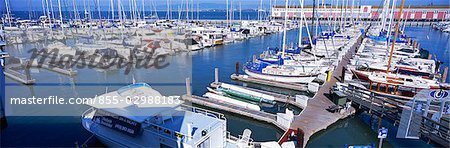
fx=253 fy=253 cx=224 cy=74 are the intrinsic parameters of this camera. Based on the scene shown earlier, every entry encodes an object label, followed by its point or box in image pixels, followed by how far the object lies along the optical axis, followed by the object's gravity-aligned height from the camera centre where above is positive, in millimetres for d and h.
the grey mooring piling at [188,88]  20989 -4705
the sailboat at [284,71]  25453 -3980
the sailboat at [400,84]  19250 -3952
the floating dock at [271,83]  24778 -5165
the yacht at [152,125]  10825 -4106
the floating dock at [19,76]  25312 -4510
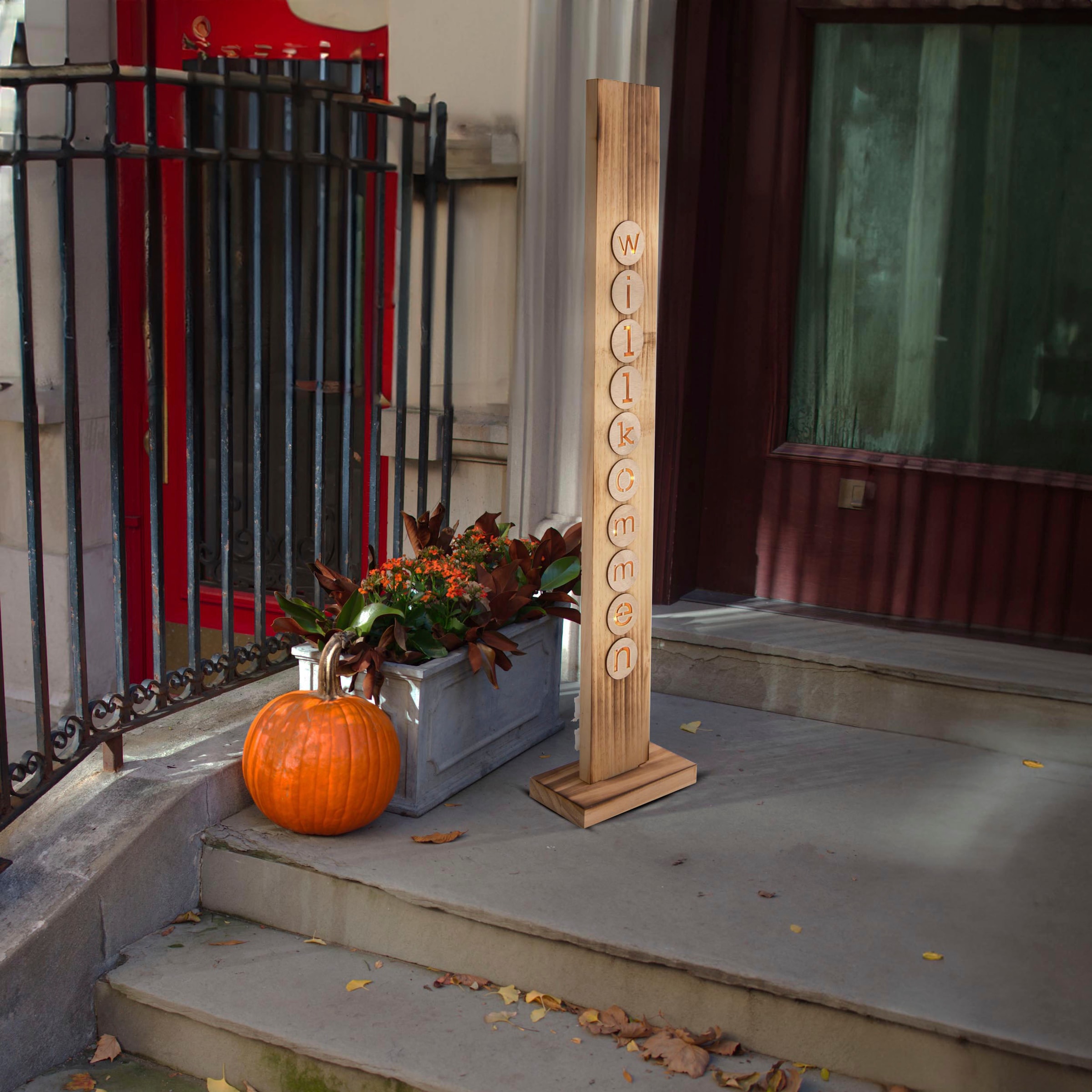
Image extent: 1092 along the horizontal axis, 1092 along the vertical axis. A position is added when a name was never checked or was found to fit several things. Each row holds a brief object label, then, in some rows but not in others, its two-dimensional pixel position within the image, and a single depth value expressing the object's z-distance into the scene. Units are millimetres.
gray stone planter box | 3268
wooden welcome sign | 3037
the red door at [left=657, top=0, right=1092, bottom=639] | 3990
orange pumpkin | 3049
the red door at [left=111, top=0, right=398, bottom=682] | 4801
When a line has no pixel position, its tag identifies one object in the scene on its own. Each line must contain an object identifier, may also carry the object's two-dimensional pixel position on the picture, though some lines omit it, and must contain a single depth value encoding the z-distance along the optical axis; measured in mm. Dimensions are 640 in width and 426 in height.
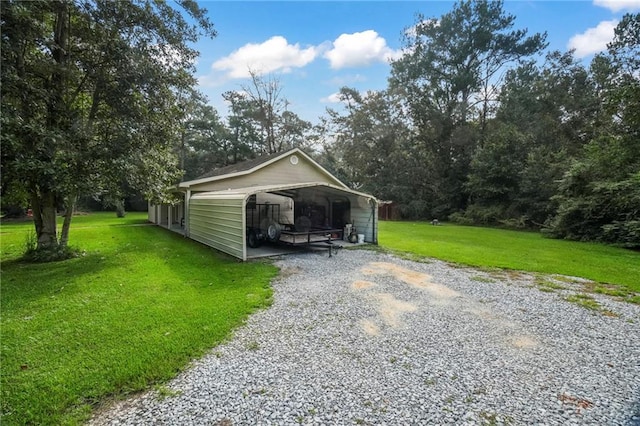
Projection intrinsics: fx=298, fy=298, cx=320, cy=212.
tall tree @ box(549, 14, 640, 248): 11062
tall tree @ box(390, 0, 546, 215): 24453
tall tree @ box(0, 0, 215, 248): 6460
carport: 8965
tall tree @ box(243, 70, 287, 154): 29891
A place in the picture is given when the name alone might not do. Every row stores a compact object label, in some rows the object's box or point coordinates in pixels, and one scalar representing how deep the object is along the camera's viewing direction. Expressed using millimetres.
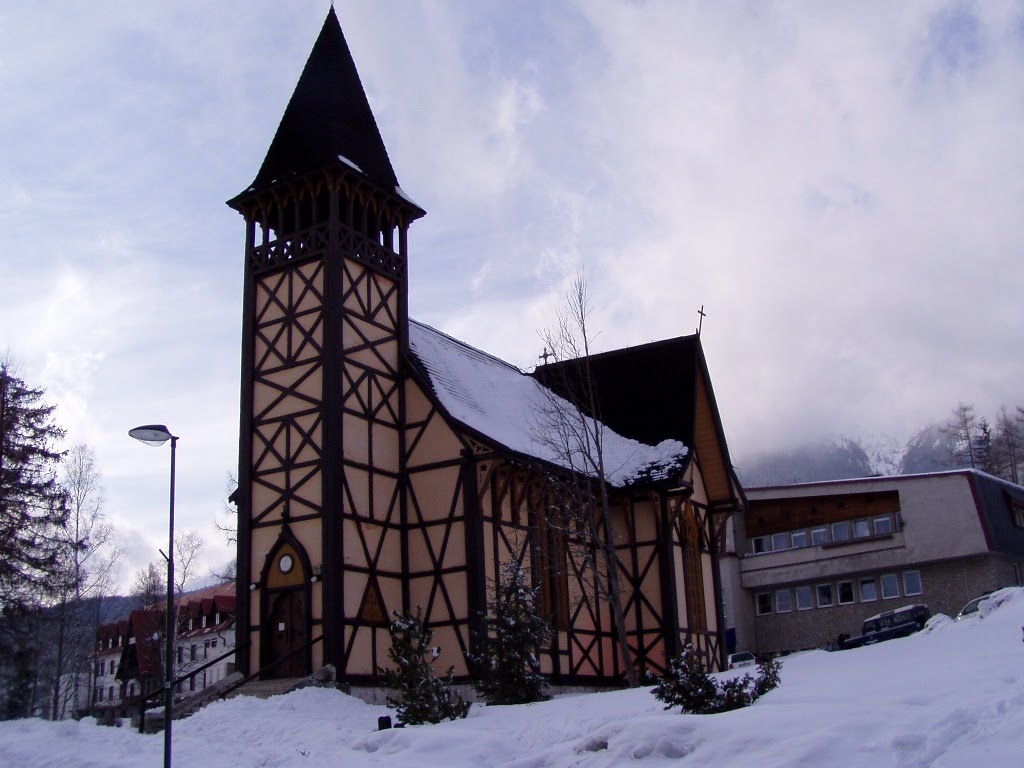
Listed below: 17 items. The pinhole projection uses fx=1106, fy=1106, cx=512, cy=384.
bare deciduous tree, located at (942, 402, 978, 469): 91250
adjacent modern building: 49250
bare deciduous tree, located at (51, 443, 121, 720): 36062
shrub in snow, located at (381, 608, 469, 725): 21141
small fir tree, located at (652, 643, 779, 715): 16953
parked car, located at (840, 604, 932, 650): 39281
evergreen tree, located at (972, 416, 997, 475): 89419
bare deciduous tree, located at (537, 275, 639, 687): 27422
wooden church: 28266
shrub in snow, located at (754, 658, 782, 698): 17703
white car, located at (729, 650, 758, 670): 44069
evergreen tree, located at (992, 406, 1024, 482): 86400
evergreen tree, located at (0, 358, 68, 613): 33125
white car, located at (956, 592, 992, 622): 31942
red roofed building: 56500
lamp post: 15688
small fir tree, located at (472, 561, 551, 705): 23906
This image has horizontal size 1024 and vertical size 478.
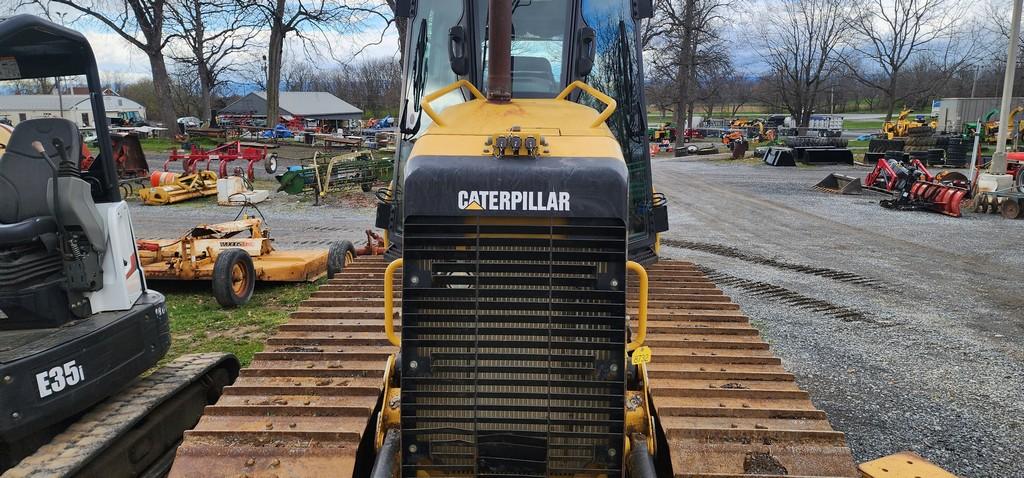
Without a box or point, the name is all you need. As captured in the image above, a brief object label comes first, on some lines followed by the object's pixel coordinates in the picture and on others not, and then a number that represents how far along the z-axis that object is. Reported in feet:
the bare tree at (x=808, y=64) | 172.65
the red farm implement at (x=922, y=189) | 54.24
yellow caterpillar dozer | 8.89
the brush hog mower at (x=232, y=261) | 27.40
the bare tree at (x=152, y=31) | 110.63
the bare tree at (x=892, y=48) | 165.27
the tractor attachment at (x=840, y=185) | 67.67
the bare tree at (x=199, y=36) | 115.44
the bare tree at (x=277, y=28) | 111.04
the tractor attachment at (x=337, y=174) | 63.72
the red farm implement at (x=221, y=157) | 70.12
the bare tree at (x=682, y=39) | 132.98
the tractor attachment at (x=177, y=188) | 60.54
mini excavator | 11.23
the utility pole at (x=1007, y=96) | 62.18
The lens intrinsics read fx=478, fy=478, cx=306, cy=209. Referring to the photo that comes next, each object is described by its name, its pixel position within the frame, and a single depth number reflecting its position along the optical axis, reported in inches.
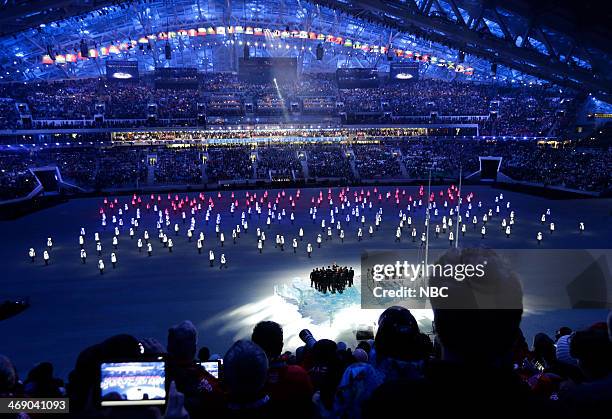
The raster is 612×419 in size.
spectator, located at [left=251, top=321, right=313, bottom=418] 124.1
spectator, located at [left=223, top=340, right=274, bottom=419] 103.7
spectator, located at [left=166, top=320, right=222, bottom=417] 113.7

+ + +

## YOUR INSTRUCTIONS
Reproduce verbatim the lines above, from the line with "yellow caterpillar dozer | 8.89" through the line with "the utility pole at (x=1007, y=96) | 62.18".

## RESPONSE AREA
yellow caterpillar dozer | 8.89
the brush hog mower at (x=232, y=261) | 27.40
the bare tree at (x=152, y=31) | 110.63
the bare tree at (x=892, y=48) | 165.27
the tractor attachment at (x=840, y=185) | 67.67
the bare tree at (x=199, y=36) | 115.44
the bare tree at (x=277, y=28) | 111.04
the tractor attachment at (x=337, y=174) | 63.72
the red farm implement at (x=221, y=157) | 70.12
the bare tree at (x=682, y=39) | 132.98
the tractor attachment at (x=177, y=188) | 60.54
mini excavator | 11.23
the utility pole at (x=1007, y=96) | 62.18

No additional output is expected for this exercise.